The United States hasn’t overhauled immigration policy since the 1990s, even though most Americans agree the system is failing. And for thousands fleeing violence in Latin America, the consequences of inaction in Washington are treacherous. Will and our colleague Debbie Kang speak this time with a scholar fighting for asylum cases to get a fair shake, especially for women and LGBTQ applicants facing gender violence. With a backlog of nearly 2 million petitions, it’s a mammoth task.

In Juárez, migrants expelled from the United States under Title 42 have had to live in temporary housing like the Good Samaritan shelter, pictured here in March 2021.

David Peinado Romero / Shutterstock

Historian Kimberly Gauderman says applicants from Mexico, Central America and South America are are three times as likely to lose their asylum cases as petitioners from other parts of the world. With refugee policies that are stuck in a Cold War framework, she insists, the United States is violating international treaties and putting vulnerable people in harm’s way.

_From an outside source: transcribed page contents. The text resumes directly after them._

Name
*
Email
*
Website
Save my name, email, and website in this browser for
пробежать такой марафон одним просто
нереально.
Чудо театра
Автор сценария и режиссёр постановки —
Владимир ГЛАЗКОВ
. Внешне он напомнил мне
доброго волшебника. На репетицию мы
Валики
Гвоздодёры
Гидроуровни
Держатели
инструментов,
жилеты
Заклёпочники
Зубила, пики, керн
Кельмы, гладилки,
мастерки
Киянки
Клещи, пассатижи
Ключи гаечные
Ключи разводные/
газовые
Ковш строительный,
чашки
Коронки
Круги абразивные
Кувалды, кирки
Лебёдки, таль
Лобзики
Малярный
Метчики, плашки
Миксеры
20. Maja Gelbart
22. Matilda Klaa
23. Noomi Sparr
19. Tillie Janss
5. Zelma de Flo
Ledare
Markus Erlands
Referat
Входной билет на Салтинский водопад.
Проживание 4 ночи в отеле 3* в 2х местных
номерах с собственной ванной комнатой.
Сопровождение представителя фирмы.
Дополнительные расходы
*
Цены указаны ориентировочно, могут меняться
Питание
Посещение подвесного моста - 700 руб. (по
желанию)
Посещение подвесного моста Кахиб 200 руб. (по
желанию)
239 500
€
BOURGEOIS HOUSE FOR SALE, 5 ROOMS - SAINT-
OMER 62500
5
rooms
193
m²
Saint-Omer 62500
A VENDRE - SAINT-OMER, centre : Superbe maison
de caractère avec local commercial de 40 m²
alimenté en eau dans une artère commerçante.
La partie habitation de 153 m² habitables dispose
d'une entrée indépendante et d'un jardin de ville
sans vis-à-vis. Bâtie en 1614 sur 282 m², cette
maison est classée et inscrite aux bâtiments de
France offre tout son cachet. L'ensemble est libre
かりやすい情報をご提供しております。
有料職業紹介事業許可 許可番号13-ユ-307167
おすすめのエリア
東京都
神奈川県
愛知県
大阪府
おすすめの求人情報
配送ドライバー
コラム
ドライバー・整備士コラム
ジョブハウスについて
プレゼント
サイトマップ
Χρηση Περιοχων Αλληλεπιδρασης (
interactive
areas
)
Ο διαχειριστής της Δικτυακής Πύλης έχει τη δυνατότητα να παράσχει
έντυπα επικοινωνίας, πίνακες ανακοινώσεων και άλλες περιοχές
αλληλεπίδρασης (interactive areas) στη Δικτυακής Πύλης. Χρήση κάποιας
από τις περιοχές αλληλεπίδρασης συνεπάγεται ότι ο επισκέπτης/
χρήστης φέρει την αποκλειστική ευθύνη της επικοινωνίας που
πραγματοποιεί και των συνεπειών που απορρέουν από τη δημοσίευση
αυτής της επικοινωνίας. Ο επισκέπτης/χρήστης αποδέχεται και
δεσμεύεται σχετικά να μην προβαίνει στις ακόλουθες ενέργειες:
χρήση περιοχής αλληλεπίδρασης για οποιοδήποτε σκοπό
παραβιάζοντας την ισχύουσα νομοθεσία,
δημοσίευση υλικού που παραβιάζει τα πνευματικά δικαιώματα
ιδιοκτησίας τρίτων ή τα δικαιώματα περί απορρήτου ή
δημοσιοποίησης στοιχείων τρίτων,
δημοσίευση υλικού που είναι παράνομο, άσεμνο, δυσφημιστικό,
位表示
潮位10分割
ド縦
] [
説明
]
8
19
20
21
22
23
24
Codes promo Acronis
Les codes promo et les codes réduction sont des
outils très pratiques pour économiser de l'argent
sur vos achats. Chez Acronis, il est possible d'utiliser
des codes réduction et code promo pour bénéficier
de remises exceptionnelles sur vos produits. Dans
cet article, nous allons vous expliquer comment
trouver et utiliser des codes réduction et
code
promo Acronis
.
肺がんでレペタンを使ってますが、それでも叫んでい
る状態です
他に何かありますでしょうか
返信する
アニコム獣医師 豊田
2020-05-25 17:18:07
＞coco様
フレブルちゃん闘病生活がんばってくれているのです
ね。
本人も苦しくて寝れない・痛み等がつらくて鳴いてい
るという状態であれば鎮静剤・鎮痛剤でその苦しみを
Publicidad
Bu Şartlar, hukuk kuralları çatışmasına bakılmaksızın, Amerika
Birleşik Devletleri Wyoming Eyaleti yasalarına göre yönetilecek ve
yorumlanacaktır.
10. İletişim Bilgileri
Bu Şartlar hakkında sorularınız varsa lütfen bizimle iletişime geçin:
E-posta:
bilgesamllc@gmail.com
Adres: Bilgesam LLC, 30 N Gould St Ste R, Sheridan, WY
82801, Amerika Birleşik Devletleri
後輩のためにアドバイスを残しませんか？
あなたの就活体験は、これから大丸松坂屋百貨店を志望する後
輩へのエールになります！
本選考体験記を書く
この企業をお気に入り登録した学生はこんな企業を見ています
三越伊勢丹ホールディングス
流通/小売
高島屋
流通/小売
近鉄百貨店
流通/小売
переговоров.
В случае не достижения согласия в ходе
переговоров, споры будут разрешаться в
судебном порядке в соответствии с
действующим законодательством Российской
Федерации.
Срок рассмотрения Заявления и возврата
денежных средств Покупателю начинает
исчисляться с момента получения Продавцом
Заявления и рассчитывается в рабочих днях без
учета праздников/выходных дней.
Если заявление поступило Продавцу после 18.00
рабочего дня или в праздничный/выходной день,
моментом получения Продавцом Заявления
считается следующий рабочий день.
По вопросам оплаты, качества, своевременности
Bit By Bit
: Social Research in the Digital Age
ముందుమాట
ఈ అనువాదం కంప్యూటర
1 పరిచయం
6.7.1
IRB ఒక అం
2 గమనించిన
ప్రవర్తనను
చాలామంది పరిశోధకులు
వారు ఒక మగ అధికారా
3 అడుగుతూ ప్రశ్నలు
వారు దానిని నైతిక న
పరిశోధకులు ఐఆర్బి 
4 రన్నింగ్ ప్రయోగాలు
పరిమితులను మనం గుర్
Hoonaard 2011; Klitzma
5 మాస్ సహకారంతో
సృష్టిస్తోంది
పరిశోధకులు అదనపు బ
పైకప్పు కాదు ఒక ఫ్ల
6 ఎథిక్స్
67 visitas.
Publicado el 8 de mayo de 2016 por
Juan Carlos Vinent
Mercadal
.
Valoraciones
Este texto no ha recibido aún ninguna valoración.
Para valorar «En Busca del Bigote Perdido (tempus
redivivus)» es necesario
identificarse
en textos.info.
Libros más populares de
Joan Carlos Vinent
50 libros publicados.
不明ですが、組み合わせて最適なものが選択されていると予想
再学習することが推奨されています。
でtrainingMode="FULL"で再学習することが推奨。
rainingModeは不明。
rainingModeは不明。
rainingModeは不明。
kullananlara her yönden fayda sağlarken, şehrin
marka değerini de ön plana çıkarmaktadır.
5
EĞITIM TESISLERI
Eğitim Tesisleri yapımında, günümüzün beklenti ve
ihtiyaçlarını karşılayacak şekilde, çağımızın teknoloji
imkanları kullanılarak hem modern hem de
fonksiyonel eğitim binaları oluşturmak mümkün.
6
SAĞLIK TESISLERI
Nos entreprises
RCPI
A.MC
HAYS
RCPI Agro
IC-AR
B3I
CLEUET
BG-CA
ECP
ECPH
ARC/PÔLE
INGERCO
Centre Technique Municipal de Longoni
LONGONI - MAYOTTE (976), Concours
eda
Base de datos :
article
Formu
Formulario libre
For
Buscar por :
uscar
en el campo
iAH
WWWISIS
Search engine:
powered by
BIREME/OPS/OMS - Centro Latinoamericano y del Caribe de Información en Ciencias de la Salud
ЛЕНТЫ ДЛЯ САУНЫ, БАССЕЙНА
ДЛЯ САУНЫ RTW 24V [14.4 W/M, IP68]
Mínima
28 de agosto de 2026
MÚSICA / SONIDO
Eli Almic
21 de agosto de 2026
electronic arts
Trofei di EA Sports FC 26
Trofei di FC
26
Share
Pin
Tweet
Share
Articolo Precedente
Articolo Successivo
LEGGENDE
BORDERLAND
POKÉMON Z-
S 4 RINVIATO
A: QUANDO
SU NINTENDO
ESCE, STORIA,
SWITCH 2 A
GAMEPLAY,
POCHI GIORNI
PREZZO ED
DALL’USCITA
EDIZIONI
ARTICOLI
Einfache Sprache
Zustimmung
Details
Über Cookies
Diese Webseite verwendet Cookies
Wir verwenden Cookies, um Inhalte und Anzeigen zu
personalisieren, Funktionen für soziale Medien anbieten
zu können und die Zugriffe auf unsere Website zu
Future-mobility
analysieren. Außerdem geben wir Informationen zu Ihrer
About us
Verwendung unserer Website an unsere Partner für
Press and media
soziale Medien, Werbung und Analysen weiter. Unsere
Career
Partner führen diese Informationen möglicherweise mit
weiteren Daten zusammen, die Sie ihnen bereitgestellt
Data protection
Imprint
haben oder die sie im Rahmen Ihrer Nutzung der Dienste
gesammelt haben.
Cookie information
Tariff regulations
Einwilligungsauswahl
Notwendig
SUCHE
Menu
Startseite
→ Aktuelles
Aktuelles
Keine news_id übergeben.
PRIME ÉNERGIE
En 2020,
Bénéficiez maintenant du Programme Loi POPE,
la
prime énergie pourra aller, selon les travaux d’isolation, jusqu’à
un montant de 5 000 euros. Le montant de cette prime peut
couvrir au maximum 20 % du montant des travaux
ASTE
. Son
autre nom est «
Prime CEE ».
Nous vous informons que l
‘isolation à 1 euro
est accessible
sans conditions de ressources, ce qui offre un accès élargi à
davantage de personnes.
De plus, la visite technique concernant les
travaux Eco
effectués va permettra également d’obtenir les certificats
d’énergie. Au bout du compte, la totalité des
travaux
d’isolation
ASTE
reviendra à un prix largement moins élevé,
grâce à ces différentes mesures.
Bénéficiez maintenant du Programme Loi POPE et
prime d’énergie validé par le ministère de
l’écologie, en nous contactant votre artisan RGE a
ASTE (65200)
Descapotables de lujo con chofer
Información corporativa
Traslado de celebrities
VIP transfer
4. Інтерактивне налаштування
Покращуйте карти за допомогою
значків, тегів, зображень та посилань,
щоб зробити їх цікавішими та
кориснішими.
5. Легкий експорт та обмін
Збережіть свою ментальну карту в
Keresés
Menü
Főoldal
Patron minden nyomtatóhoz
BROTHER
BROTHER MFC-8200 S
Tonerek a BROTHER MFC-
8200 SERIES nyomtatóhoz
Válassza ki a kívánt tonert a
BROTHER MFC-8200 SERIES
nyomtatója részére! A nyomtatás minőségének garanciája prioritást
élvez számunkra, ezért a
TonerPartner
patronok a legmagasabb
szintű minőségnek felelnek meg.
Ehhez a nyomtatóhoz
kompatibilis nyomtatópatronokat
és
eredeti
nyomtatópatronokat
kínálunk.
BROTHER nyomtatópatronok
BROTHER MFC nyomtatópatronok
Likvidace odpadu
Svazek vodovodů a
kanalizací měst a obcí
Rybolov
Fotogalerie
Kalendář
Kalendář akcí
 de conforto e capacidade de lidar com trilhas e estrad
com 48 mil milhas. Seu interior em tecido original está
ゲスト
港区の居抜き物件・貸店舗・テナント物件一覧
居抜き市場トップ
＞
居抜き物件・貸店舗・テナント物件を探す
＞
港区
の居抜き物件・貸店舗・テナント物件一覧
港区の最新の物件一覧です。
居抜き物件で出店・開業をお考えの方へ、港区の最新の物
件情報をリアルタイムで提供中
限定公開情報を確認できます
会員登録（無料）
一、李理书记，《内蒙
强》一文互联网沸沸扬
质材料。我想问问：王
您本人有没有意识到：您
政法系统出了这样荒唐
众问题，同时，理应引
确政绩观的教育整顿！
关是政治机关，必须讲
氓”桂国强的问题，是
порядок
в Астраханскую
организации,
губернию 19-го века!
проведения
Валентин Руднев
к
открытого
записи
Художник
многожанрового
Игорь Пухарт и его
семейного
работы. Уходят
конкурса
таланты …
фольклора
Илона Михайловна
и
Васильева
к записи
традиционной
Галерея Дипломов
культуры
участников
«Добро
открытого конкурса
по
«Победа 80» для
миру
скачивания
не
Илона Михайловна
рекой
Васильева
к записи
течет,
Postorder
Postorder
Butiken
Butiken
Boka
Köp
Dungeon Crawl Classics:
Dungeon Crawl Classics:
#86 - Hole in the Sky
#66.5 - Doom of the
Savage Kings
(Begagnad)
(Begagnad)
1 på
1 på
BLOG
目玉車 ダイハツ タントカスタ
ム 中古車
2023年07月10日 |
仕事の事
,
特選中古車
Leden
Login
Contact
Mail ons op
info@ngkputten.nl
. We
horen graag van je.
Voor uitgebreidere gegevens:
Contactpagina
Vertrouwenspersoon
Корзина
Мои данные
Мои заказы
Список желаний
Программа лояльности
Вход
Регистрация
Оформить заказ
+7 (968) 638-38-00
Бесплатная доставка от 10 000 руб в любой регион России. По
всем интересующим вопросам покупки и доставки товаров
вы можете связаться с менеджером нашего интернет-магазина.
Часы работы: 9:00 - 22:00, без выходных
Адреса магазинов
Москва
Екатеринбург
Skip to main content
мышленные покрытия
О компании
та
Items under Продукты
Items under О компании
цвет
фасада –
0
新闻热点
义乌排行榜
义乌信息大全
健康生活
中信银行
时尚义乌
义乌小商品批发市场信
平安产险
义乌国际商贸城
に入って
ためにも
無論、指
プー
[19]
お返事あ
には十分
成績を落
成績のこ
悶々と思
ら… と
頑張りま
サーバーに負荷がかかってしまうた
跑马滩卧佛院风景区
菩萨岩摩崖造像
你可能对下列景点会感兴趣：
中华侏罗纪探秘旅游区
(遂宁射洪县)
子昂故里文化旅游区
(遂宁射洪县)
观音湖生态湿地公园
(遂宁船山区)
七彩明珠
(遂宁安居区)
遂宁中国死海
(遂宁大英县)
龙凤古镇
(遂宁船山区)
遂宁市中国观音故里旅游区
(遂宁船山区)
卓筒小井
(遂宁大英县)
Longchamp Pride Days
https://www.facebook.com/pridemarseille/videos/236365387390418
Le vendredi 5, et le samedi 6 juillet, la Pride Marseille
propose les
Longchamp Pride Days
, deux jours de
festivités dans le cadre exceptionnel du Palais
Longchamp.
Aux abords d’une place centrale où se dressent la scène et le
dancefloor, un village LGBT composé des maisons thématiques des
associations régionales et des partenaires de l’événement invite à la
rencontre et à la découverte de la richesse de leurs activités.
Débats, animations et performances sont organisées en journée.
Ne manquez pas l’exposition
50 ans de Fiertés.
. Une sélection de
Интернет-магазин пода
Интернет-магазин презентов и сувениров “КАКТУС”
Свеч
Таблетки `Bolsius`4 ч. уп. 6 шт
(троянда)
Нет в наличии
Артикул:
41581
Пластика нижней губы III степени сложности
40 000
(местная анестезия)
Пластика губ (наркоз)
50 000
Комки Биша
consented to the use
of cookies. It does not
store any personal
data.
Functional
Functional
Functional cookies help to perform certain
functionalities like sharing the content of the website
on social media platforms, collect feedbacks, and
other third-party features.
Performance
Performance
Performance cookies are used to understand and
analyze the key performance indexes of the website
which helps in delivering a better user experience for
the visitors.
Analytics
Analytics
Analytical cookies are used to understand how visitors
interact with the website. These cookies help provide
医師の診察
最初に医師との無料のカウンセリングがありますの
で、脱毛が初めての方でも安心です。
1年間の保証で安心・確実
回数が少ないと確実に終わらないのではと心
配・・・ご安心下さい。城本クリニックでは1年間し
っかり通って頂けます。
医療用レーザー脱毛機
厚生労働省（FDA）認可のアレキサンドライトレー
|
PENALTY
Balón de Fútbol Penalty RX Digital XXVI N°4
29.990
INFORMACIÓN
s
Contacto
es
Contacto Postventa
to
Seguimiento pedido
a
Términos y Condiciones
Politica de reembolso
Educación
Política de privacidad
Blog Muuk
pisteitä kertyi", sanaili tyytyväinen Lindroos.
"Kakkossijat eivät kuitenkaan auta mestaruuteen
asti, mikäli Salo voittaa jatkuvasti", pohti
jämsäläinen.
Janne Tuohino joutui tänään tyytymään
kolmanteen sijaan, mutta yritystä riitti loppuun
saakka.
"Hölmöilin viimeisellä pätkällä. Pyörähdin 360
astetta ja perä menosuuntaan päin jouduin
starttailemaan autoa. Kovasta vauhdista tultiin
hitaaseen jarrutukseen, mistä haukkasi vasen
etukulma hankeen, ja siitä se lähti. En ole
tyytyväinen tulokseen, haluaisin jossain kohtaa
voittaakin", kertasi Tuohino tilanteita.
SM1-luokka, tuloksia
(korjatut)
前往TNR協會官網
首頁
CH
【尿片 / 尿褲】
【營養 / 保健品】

Twelve years ago, Gauderman got an unexpected email — one that she almost ignored, thinking it was sent in error. The writer was an attorney seeking help on an immigration case for a client from Ecuador. Could Gauderman provide expertise to support the case?

Absolutely, a colleague assured her. With that, Gauderman’s pro-bono work in the complex world of asylum law began. Now, her forthcoming volume offers advice from academics, advocates and lawyers, ranging from checklists and phone numbers to the history and social context of gender-based violence in Latin America.

The guide is both hopeful and practical. Gauderman says scholars from a range of humanities and social science disciplines have the just kind of deep knowledge, about the people and countries they study, to support asylum applications. She is committed to pushing the needle on an issue that American political leaders have left for immigration judges to sort out, often with life-and-death consequences.